Grandiflorenic acid (GFA) is one of the main kaurane diterpenes found in different parts of Sphagneticola trilobata. It has several biological activities, especially antiprotozoal action. In turn, Chagas disease is a complex systemic disease caused by the protozoan Trypanosoma cruzi, and the drugs available to treat it involve significant side effects and impose an urgent need to search for therapeutic alternatives. In this context, our goal was to determine the effect of GFA on trypomastigote and intracellular amastigote forms. Our results showed that GFA treatment led to significantly less viability of trypomastigote forms, with morphological and ultrastructural changes in the parasites treated with IC₅₀ of GFA (24.60 nM), and larger levels of reactive oxygen species (ROS), mitochondrial depolarization, lipid droplets accumulation, presence of autophagic vacuoles, phosphatidylserine exposure, and plasma membrane damage. In addition, the GFA treatment was able to reduce the percentage of infected cells and the number of amastigotes per macrophage (J774A.1) without showing cytotoxicity in mammalian cell lines (J774A.1, LLCMK₂, THP-1, AMJ2-C11), in addition to increasing TNF-α and reducing IL-6 levels in infected macrophages. In conclusion, the GFA treatment exerted influence on trypomastigote forms through an apoptosis-like mechanism and by eliminating intracellular parasites via TNF-α/ROS pathway, without generating cellular cytotoxicity.
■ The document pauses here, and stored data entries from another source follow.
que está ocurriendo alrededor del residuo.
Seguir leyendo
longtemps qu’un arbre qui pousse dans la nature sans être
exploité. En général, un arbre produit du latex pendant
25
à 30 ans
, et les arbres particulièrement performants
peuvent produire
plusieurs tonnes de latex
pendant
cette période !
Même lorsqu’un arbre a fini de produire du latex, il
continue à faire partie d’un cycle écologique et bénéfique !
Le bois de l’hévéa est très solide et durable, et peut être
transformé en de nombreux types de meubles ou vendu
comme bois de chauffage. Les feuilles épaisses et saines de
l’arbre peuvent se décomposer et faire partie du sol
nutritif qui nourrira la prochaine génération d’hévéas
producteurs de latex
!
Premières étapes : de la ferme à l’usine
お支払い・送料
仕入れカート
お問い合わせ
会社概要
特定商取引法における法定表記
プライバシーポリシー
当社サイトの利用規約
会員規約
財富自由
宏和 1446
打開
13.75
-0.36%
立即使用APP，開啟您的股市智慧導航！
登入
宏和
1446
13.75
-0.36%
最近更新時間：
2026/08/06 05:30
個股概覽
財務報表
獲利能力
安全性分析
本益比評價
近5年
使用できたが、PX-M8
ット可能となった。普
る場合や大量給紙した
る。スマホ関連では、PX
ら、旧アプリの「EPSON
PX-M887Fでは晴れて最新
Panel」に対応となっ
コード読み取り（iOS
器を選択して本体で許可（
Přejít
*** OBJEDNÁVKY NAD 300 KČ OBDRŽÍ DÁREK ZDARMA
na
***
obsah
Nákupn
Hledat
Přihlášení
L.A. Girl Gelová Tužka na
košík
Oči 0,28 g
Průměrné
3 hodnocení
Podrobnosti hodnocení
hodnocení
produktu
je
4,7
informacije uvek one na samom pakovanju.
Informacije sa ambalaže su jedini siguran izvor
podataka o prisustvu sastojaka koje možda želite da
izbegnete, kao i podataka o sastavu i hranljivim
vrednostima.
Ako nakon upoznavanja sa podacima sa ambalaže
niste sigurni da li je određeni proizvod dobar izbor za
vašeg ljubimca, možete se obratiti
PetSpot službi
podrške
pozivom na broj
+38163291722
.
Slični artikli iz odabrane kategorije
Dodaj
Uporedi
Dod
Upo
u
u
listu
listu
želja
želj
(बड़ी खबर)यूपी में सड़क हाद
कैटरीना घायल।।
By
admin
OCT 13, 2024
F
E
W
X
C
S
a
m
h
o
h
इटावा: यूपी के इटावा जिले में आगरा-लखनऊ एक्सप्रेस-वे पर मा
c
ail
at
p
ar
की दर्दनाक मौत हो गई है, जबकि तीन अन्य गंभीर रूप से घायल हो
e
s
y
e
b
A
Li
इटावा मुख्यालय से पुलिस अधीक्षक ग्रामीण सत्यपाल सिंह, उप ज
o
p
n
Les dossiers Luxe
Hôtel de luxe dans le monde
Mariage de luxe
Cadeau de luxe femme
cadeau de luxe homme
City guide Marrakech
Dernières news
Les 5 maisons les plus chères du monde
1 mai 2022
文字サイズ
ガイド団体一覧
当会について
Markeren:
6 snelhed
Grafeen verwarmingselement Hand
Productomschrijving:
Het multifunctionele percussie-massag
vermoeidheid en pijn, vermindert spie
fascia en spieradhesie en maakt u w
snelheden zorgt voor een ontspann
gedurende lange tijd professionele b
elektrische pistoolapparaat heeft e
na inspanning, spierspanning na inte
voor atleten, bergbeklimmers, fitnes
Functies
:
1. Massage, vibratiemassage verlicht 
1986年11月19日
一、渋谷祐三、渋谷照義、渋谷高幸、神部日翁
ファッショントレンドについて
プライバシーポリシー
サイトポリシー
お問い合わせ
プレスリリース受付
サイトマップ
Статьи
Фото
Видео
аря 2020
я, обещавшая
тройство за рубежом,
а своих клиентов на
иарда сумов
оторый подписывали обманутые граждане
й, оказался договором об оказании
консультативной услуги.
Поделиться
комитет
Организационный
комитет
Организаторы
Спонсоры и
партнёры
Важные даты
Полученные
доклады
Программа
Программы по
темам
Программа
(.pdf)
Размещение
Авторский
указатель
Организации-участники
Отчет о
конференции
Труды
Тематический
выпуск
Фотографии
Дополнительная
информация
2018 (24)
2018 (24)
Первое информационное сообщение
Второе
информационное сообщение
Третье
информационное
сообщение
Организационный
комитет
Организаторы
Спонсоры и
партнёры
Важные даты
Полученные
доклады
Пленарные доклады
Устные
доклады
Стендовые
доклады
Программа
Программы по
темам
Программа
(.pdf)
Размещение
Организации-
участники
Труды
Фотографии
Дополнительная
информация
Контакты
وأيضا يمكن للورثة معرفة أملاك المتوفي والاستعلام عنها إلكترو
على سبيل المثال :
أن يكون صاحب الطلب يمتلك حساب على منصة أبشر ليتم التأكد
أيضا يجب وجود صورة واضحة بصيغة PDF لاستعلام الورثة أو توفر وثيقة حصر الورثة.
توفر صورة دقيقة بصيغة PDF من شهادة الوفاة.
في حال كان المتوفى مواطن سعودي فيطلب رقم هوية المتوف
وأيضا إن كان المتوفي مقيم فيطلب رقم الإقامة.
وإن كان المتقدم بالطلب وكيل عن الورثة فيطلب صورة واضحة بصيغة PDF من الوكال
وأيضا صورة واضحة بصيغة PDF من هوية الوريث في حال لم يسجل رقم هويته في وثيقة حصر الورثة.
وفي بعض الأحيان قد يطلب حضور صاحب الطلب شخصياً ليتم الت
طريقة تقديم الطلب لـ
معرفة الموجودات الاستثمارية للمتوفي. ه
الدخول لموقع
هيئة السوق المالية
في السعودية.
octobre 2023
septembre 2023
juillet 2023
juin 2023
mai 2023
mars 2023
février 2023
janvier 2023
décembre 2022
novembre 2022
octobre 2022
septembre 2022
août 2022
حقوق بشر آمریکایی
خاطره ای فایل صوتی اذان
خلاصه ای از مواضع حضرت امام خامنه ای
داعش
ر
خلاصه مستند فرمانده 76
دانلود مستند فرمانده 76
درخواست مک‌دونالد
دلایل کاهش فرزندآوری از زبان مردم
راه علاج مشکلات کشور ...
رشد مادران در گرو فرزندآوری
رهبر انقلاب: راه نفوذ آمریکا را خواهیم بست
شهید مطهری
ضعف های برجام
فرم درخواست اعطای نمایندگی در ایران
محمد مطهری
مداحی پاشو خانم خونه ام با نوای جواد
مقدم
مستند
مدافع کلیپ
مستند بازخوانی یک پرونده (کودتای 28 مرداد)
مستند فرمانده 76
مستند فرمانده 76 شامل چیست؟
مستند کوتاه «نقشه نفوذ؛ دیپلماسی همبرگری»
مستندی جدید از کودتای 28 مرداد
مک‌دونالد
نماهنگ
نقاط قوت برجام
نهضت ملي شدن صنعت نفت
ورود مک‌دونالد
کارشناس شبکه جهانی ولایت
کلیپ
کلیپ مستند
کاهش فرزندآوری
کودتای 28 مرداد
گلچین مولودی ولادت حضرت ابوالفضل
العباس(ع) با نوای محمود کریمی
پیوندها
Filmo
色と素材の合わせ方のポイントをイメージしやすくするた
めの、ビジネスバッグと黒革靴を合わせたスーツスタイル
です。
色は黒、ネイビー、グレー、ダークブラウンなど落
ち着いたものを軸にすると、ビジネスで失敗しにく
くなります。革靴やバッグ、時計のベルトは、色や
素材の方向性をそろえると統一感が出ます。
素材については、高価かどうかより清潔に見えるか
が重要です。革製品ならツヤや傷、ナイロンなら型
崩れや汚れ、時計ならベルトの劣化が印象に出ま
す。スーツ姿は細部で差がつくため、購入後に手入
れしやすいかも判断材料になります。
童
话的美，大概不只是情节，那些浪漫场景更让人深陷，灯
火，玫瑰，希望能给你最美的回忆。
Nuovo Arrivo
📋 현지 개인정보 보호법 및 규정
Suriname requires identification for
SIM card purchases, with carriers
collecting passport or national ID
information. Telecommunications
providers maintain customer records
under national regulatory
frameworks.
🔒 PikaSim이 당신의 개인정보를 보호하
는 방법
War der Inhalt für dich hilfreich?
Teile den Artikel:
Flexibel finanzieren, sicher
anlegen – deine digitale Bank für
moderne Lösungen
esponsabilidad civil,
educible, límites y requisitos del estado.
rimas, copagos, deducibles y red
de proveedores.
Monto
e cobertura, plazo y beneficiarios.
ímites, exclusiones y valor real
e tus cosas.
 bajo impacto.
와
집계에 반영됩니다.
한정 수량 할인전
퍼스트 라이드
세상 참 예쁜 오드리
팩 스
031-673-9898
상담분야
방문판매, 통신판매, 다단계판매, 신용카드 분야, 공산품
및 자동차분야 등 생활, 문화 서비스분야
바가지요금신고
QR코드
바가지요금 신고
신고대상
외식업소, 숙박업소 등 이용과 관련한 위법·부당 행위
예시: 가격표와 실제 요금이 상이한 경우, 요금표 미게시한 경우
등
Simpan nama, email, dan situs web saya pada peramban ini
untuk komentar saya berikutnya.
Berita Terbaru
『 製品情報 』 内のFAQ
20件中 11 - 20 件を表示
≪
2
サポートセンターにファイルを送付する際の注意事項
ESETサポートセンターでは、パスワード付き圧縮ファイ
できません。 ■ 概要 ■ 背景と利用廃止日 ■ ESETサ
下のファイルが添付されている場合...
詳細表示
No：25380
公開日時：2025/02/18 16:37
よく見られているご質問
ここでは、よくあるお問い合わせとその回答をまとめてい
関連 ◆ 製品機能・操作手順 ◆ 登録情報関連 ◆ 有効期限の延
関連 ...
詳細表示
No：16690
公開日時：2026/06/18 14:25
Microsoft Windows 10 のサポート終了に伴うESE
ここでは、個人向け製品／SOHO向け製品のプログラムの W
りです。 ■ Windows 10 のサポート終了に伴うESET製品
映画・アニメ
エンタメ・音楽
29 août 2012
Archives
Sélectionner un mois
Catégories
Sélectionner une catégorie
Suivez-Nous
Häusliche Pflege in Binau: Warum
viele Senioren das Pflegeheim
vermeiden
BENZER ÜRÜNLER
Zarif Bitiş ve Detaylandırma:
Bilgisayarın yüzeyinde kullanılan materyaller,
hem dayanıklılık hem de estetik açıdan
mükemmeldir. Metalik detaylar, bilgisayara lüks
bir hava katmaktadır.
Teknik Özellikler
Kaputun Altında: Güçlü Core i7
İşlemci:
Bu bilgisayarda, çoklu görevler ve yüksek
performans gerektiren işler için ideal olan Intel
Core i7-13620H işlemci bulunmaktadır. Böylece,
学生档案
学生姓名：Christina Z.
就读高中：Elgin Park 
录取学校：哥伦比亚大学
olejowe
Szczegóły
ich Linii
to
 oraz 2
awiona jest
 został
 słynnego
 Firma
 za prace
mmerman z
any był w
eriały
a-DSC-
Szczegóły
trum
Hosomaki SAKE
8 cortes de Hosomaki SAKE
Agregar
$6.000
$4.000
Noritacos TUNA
Grandiflorenic acid (GFA) 是在三叶草不同部位发现的主要贝壳杉二萜之一。它具有多种生物活性，尤其是抗原生动物作用。反过来，南美锥虫病是由原生动物克氏锥虫引起的一种复杂的全身性疾病，可用于治疗它的药物具有显着的副作用，因此迫切需要寻找治疗替代品。在这种情况下，我们的目标是确定 GFA 对锥体和细胞内无鞭毛体形式的影响。我们的研究结果表明，GFA 处理显着降低了锥鞭毛体形式的活力，用 IC _{50处理的寄生虫的形态和超微结构发生了变化}GFA (24.60 nM) 和更高水平的活性氧 (ROS)、线粒体去极化、脂滴积累、自噬泡的存在、磷脂酰丝氨酸暴露和质膜损伤。此外，GFA 处理能够降低感染细胞的百分比和每个巨噬细胞 (J774A.1) 的无鞭毛体数量，而不会在哺乳动物细胞系中显示细胞毒性 (J774A.1、LLMK ₂、THP-1、AMJ2-C11) ，除了增加 TNF-α 和降低感染巨噬细胞中的 IL-6 水平。总之，GFA 处理通过细胞凋亡样机制和通过TNF-α/ROS 途径消除细胞内寄生虫对锥鞭毛体形式产生影响，而不会产生细胞毒性。